Domain validation: domain validation validates that the person who applies for a certificate is an owner of the domain name. This type of validation generally takes a few minutes up to a few hours.
Organization validation: the certification authority not only validate the domain’s ownership but also owners identify .it means that an owner might be asked to provide their identity.
Extended validation: extended validation is a top most level of validation . It includes validation of domain ownership , owner identity as well as registration proof of business.
What happen when a request for a website URL is made which is on HTTP protocol ?
As the first step , it is the job of http to find out the server and once the communication route is established the server sends a text to the browser . This text could either be in its pure form or encrypted from which is then rendered by the browser or used for whatever purpose it has to be used.
Https sounds great. What else should you know about it ?
- HTTPS request take more time to process
- Because it needs more time to process , it needs more hardware – the server that you are utilizing . this also means additional cost
whereas , for http you use lesser energy as compared to https as the communication happens faster. However, I will not refer to it as a limitation for https. It is highly subjective and personal, I consider it a very low cost that we pay to ensure our privacy. The idea of building a secure web has been around for a while . Building a secure web as an agenda is being driven by likes of Google, Facebook and so forth as I had mentioned this is primarily because of the following two reasons-
- User data and user privacy: using https ensure that you as a developer care value user data, user’s privacy, and its security.
- Protecting your data : as a developer ,we would never want to give away our critical data to malicious participants.
SEO advantages of switching to https ?
It is clear that https offers security, so it is definitely the choice to put you in Google’s good graces. There are also some additional SEO benefits for you to consider.
Here’s why you should use https for your entire site:
- Increased ranking: the obvious one. As stated ,Google has confirmed the slight ranking boost of HTTPS sites. Like most ranking signals, it is very hard to isolate on its own, but this is still something to keep in mind . On the plus side, the value of switching of HTTPS is very likely to increase over time.
- Referrer data : when traffic passes to an HTTPS site, the secure referral information is preserved . this is unlike what happen when traffic passes through an HTTP site, and it is stripped away and looks as though it is ‘direct’
- Security and privacy: https adds security for your SEO goals and website in several ways:
- It verifies that the website is the one the server it is supposed to be talking to
- It prevents tampering by third parties
- It makes your site more secure for visitors
- It encrypts all communication, including URLs which protects things like browsing history and credit card number.
The clear conclusion here is that switching to HTTPS will help you stay in good graces with Google.
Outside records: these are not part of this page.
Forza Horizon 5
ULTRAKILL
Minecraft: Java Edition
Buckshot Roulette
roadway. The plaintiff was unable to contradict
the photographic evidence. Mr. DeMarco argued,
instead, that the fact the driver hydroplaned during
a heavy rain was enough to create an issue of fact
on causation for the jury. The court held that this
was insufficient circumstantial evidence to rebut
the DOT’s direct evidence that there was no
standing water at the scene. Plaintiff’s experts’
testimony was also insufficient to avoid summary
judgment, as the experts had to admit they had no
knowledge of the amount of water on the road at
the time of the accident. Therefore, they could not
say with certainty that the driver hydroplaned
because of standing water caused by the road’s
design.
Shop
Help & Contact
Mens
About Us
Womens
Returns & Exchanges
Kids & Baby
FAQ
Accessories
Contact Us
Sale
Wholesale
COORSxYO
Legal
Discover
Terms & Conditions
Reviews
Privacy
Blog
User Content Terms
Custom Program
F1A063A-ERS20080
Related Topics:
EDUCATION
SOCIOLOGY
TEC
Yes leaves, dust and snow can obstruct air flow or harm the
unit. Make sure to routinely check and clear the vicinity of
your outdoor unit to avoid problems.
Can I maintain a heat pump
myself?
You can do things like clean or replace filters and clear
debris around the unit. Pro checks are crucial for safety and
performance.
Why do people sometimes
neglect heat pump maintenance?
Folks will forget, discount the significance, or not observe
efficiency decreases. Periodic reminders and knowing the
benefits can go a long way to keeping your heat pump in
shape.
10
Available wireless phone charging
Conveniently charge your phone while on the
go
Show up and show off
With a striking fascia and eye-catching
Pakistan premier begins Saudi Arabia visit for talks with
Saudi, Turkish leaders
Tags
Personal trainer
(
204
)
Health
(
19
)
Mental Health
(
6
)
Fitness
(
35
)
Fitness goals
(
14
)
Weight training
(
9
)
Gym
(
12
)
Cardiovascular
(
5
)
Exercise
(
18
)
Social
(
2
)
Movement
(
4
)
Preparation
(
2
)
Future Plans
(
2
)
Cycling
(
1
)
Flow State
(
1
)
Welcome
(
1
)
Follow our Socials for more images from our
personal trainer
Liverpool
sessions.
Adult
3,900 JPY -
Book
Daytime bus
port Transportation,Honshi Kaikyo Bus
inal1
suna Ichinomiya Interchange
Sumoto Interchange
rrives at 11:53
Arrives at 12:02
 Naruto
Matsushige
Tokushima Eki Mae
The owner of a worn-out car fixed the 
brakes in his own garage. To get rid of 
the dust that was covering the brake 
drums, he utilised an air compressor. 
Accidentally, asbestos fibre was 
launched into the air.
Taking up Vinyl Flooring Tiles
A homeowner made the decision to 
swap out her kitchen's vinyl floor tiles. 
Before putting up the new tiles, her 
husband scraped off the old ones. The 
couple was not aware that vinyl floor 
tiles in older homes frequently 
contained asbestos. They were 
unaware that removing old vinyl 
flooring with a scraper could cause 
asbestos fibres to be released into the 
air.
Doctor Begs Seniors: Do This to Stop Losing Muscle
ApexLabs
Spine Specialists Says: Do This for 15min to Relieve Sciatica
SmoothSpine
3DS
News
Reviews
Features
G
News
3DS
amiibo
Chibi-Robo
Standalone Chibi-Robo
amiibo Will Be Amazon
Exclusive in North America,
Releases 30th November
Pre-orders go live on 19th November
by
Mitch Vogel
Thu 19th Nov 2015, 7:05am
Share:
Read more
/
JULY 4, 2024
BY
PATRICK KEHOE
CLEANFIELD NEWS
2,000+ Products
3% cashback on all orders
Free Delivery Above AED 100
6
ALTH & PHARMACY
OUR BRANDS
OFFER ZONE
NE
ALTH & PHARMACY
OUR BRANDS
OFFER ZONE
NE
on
Along with all of the SEO benefits we discussed https is a far more secure system for your website to operate. Security your site and your users is the most important aspect of making the switch from HTTP and HTTPS. HTTPS is not only good for secure but also for referrer data and other SEO strategies. When looking at the issue holistically and considering the future of what Google is likely to do with HTTPS, I recommend switching over to HTTPS ,to keep up with Google.